El huésped inesperado
Carmen Sánchez
Al abrir la puerta, fue lo primero que vi. No reparé en la capa de polvo acumulada tras el invierno, ni en el frío glacial a pesar de las templadas temperaturas primaverales. Tampoco percibí el olor a humedad, a ropas viejas, a naftalina que escapaba de los baúles. No vi a los fantasmas deambulando por los cuartos, ni a mis ancestros colgados en las paredes saludándome un año más.
Solo la vi a ella, inmensa, poderosa, mirándome desafiante con ojos vidriosos.
MI corazón dejó de latir por un instante; después cabalgó alocado empujando mi pecho, tratando de huir. Mi cuerpo no podía moverse, aunque el cerebro no dejaba de dar órdenes para escapar de allí. Creo que solo mi alma se alejó porque de pronto sentí un vacío inmenso mientras el suelo se convertía en gelatina y las paredes se iban alejando, hasta que todo desapareció.
Solo quedamos nosotras.
Ella, mirándome desafiante; yo, gritando sin emitir sonido alguno.

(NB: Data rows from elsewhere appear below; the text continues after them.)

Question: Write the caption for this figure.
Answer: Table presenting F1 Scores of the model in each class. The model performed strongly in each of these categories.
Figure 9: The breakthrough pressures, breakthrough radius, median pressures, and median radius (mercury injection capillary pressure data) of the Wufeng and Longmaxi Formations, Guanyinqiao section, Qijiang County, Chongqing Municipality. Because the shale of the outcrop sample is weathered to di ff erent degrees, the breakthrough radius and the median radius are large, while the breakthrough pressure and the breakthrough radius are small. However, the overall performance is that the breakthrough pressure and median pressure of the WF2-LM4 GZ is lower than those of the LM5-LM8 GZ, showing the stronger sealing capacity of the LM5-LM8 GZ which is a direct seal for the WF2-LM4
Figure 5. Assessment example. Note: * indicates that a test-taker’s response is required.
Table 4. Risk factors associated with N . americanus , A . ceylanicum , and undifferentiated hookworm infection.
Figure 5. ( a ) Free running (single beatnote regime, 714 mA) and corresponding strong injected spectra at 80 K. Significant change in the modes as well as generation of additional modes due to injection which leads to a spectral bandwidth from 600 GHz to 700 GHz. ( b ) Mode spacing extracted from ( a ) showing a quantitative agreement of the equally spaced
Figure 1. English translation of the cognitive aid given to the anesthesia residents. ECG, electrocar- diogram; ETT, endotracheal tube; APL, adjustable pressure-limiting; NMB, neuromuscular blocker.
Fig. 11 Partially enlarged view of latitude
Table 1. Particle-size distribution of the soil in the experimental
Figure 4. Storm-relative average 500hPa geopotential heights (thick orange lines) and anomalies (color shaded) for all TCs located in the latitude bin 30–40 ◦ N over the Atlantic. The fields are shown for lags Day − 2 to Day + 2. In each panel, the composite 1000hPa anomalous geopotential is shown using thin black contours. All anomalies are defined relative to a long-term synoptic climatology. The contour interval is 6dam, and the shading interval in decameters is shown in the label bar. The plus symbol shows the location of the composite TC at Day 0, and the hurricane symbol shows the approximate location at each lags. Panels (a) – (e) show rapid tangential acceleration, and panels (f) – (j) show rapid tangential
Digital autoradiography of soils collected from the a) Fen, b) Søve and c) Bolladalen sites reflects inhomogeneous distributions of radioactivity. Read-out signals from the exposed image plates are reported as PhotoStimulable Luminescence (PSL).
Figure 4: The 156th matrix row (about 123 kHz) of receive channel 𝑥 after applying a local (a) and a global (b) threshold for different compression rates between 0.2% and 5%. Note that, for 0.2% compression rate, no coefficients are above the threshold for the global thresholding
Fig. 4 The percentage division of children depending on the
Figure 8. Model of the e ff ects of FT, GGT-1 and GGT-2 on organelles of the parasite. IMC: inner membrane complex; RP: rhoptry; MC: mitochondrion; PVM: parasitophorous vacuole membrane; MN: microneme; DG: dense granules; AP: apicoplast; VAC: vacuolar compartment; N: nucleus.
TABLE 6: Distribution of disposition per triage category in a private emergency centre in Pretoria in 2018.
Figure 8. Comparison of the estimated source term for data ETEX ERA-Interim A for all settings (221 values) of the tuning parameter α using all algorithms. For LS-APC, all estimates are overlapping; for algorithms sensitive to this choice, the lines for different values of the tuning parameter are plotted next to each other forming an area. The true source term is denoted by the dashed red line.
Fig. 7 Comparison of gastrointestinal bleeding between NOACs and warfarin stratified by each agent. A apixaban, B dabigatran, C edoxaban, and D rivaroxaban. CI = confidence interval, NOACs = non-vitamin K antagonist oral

Alrededor, solo negra oscuridad.
MI alma regresó al cabo de unos minutos; por algo estamos irremediablemente unidas. Sentí que se acomodaba en mi cuerpo y me reconfortó lo suficiente para que una pequeña idea fluyera en mi cerebro: “La mataré”.
A pesar de mi contumaz desidia, de vez en cuando hago algo útil, como dejar siempre un insecticida sobre el taquillón de la entrada. Alargué mi mano, que ya empezaba a obedecer, tomé el frasco con sumo cuidado y, sin dejar de mirarla, la pulvericé sin compasión, hasta que mi mano se humedeció y el dedo empezó a doler por la presión titánica que ejercía sobre el espray.
Una nube espesa de gas cegó mi vista. “¿Dónde está?”, me pregunté aterrorizada. Sentí un repulsivo cosquilleo sobre mis piernas, mis brazos, mi espalda. Caminaba sobre mí con sus largas y peludas patas mientras sus ojos se clavaban en mi nuca dispuesta a clavar su horripilante tentáculo. Salté sin consuelo emitiendo pequeños grititos (me negaba a dejarme ver así por mis vecinos y esperaba no ser oída), llorando a moco tendido y golpeándome por todo el cuerpo para sacarme de encima a la inmunda bestia.
La nube de gas desapareció al fin, y pude verla; seguía en el mismo lugar. No se había movido ni un milímetro y mantenía su firme mirada. Pero ahora pude ver con claridad que estaba muerta, y posiblemente desde hacía tiempo. Esta certeza me calmó, y me propuse firmemente no dejarme llevar nunca más por el pánico.
Ya compuesta y digna, tiré un papel sobre ella y, con la ayuda de la escoba y el cogedor, la tiré a la basura sin ceremonia alguna. Sonreí agradecida de que ningún testigo hubiera presenciado tan ridícula escena y dispuse mis cosas para pasar unos apacibles días de descanso en mi segunda vivienda. Aunque no logré borrar completamente su cristalina y amenazante mirada de mi mente, pasé una agradable tarde revisando la casa y sus recuerdos, asegurándome de que todos seguían intactos, hasta que a mi tonta y desobediente mente se le ocurrió la espeluznante idea de que quizás hubiese más en la casa, muchas más, y vivas, y todas ellas recorrerían mi cuerpo inerte durante la noche, inyectándome su fatal veneno.